Jackson to head Best Buy’s operating groups
MINNEAPOLIS Best Buy Wednesday announced that Darren Jackson, cfo of the company, will fill the newly created position of evp of customer operating groups. In this role, Jackson leads Best Buy’s entertainment, PC mobility and home solutions operating groups and also has oversight for enterprise merchandising. Best Buy Financial Services, Best Buy For Business, Magnolia Audio Video and Pacific Sales will continue to report to Jackson.
Jackson began his retail career with Carson Pirie Scott & Co. in Milwaukee, holding various executive positions, including chief financial officer. He then spent three years with the Seattle-based Nordstrom, Inc. as vice president and chief financial officer of its full-line store division. Jackson serves on the board of Advance Auto Parts. In his new capacity, Jackson reports to Brian Dunn, Best Buy’s president and coo.
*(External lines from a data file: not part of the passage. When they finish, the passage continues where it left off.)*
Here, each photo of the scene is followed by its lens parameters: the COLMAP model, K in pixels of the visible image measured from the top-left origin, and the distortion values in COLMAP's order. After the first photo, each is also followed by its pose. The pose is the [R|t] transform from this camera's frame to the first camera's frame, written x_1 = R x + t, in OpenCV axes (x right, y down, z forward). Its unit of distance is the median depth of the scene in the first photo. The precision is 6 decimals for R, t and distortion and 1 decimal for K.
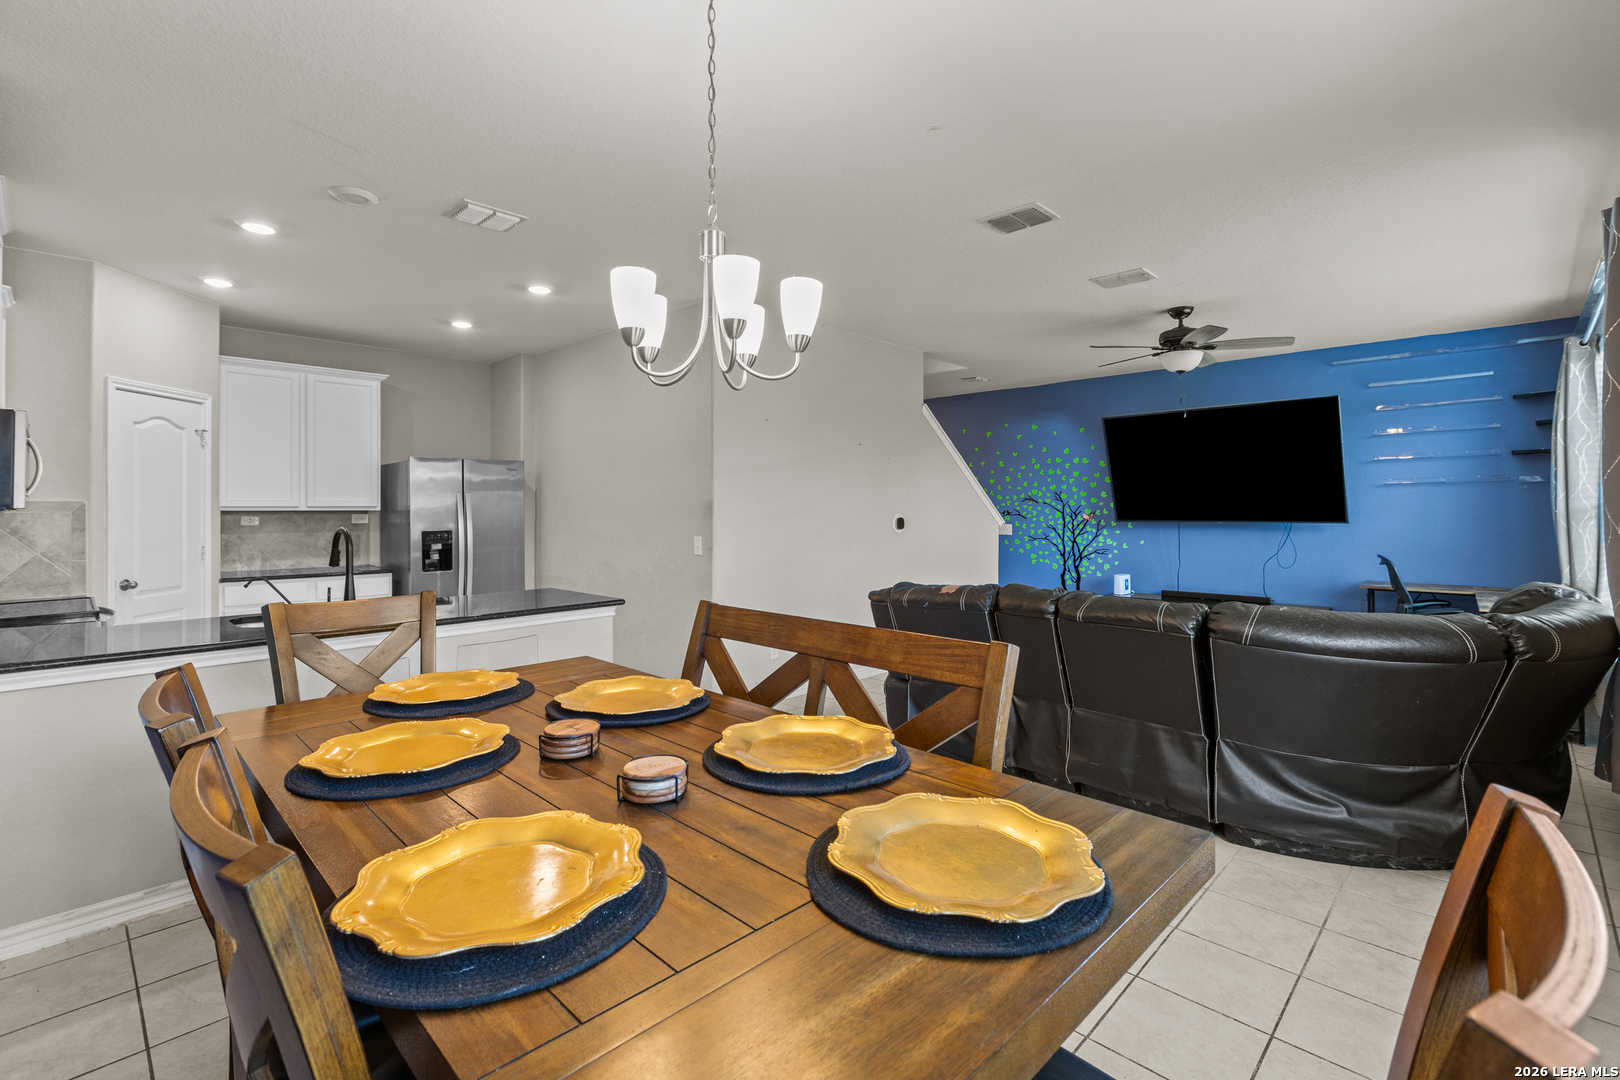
lens RADIAL K [[723.3, 0, 804.9], [0, 723.3, 504.3], [0, 0, 1]] dist [0.000288, -0.000296]
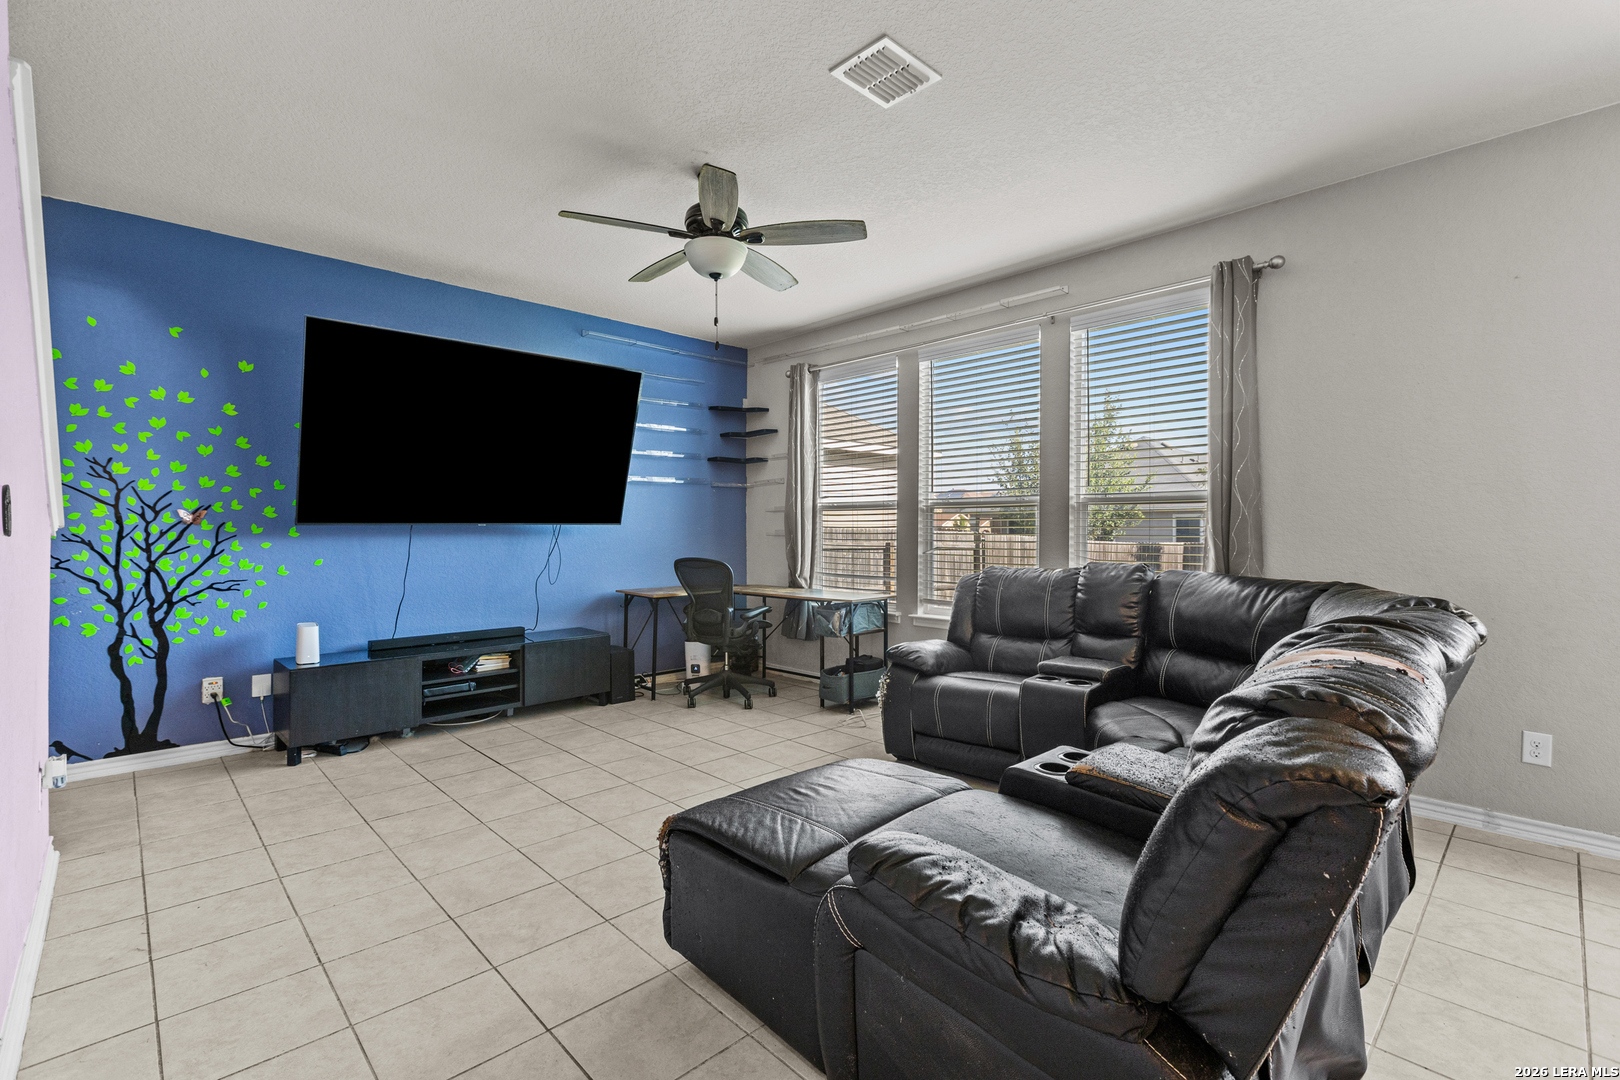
lens RADIAL K [[723.3, 0, 803.8], [0, 723.3, 524.3], [0, 0, 1]] dist [0.000288, -0.000296]
pose [[0.038740, 0.005641, 0.999233, -0.071578], [-0.009061, 0.999945, -0.005294, 0.021684], [-0.999208, -0.008849, 0.038789, 0.574228]]
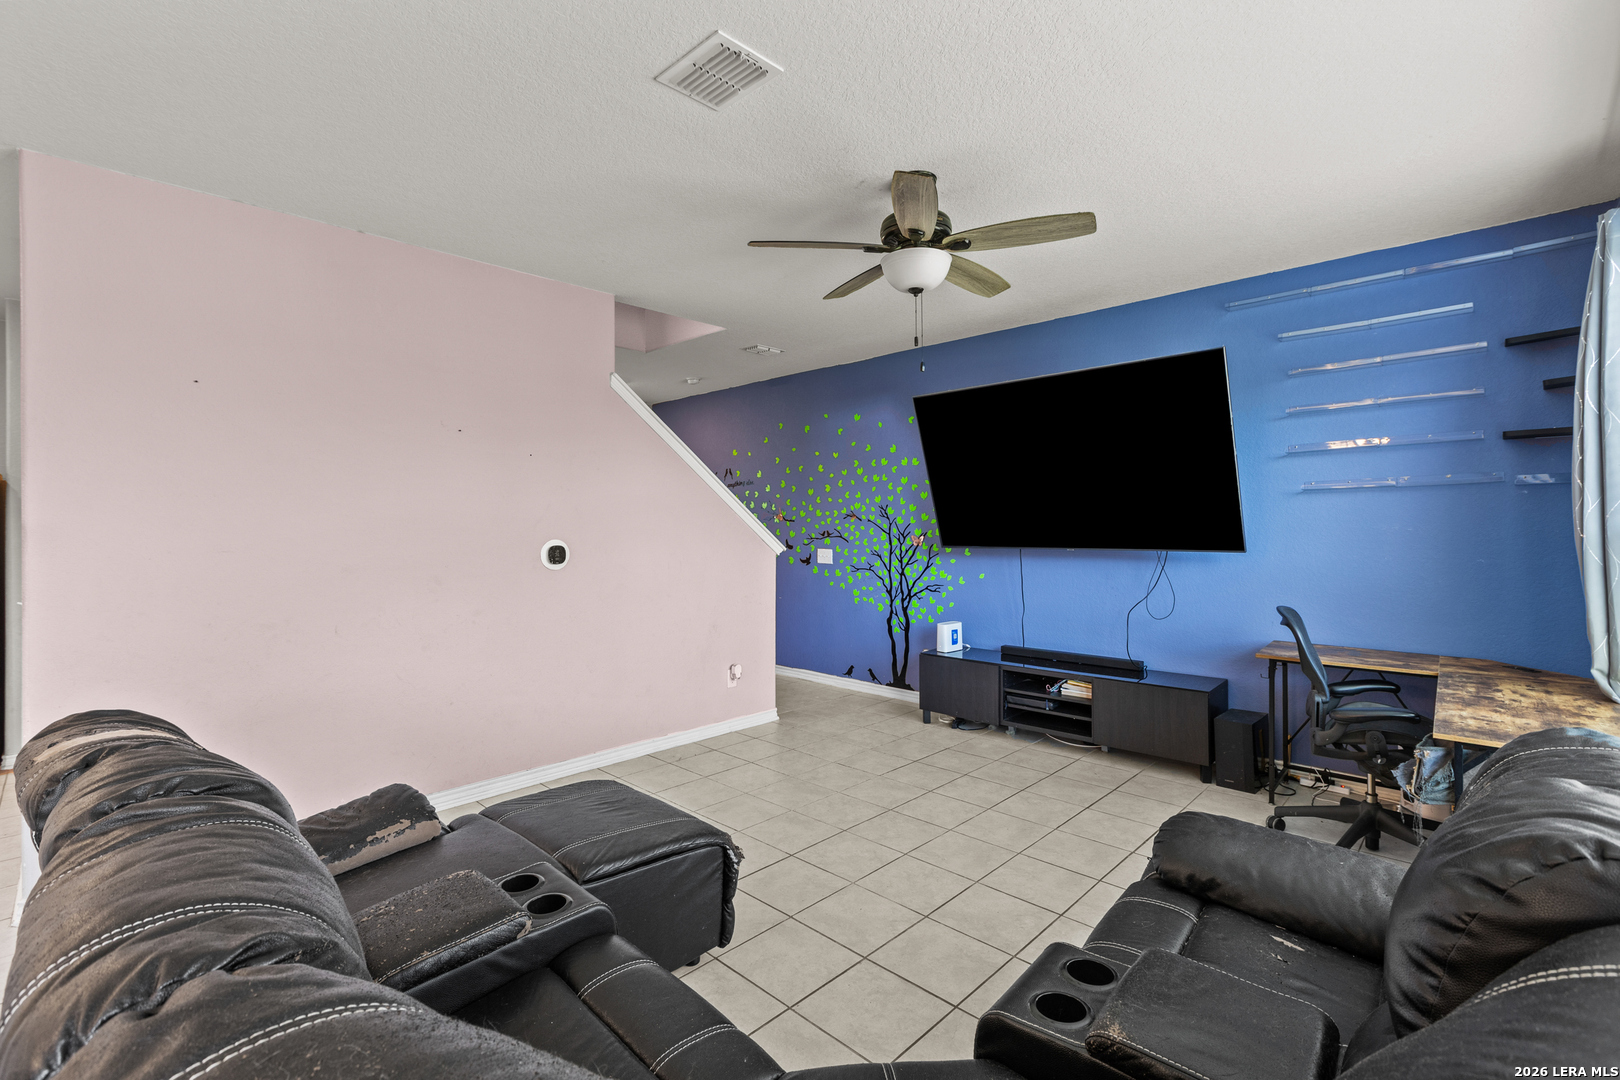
lens RADIAL K [[723.3, 0, 801.2], [0, 723.3, 526.2], [0, 0, 1]] dist [0.000288, -0.000296]
pose [[0.999958, -0.005118, -0.007553, 0.279678], [0.005185, 0.999946, 0.008960, -0.003312], [0.007507, -0.008999, 0.999931, 0.277120]]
“Best Buy has benefited greatly from Darren’s leadership and insight as cfo. His deep-seated understanding of our business, coupled with his commitment to our culture and the development of our people, makes him a driving force in the next phase of Best Buy’s growth,” said Dunn. “Darren’s desire to refocus his leadership from finance to running our customer operating groups allows us to gain more clarity and accountability around the significant opportunities in front of us. Darren plays a critical role as he brings teams together to create opportunities to share expertise, create targeted solutions and ultimately drive growth by better meeting the needs of the unique customer groups within each of these brands and businesses.”
Timberland to close specialty shops
NEW YORK, (Reuters) Bootmaker Timberland said it would close most of its specialty retail shops after the company said they expect their third-quarter earnings to be extremely low.
Most of the store closings will occur early next year, Timberland said, adding that it hopes to raise annual operating profits by $6 million, while lowering annual sales by about $40 million. The company said the closings are part of a transition to smaller, footwear-focused stores in the United States.
“We have decided to begin the closure of most of our specialty retail stores in the United States, as well as stores in Asia and Europe,” ceo Jeffrey Swartz said in a statement.
Sales of Timberland’s trademark work boots, a long-time fashion staple of urban consumers, have been declining recently with footwear trends moving toward sneakers.
The Stratham, N.H.-based company also said it expects third-quarter operating margins to dip 6 percentage points, a drop Timberland partly blamed on a voluntary recall of its Direct Attach Steel Toe Series footwear.
Timberland’s shares have fallen nearly 40% from their 52-week high of $33.45 on November 14. The stock closed Tuesday at $20.22 a share.
Sears Canada to sell head office
TORONTO Sears Canada is making a move by selling its head office and surrounding property in Toronto, according to reports.
The 1,400-plus employees will be relocated to the top four floors of the Sears flagship store at the Toronto Eaton Centre.
Company spokesperson Vincent Power said that the store had been underperforming as consumers have stayed away from the upper floors. He believes that the store will be more productive on four floors rather than eight. The move comes shortly after the retailer sold off its corporate jet earlier this year.
A price for the head office sale has not been disclosed, although analysts estimate that it could be worth in the range of $93.8 million USD.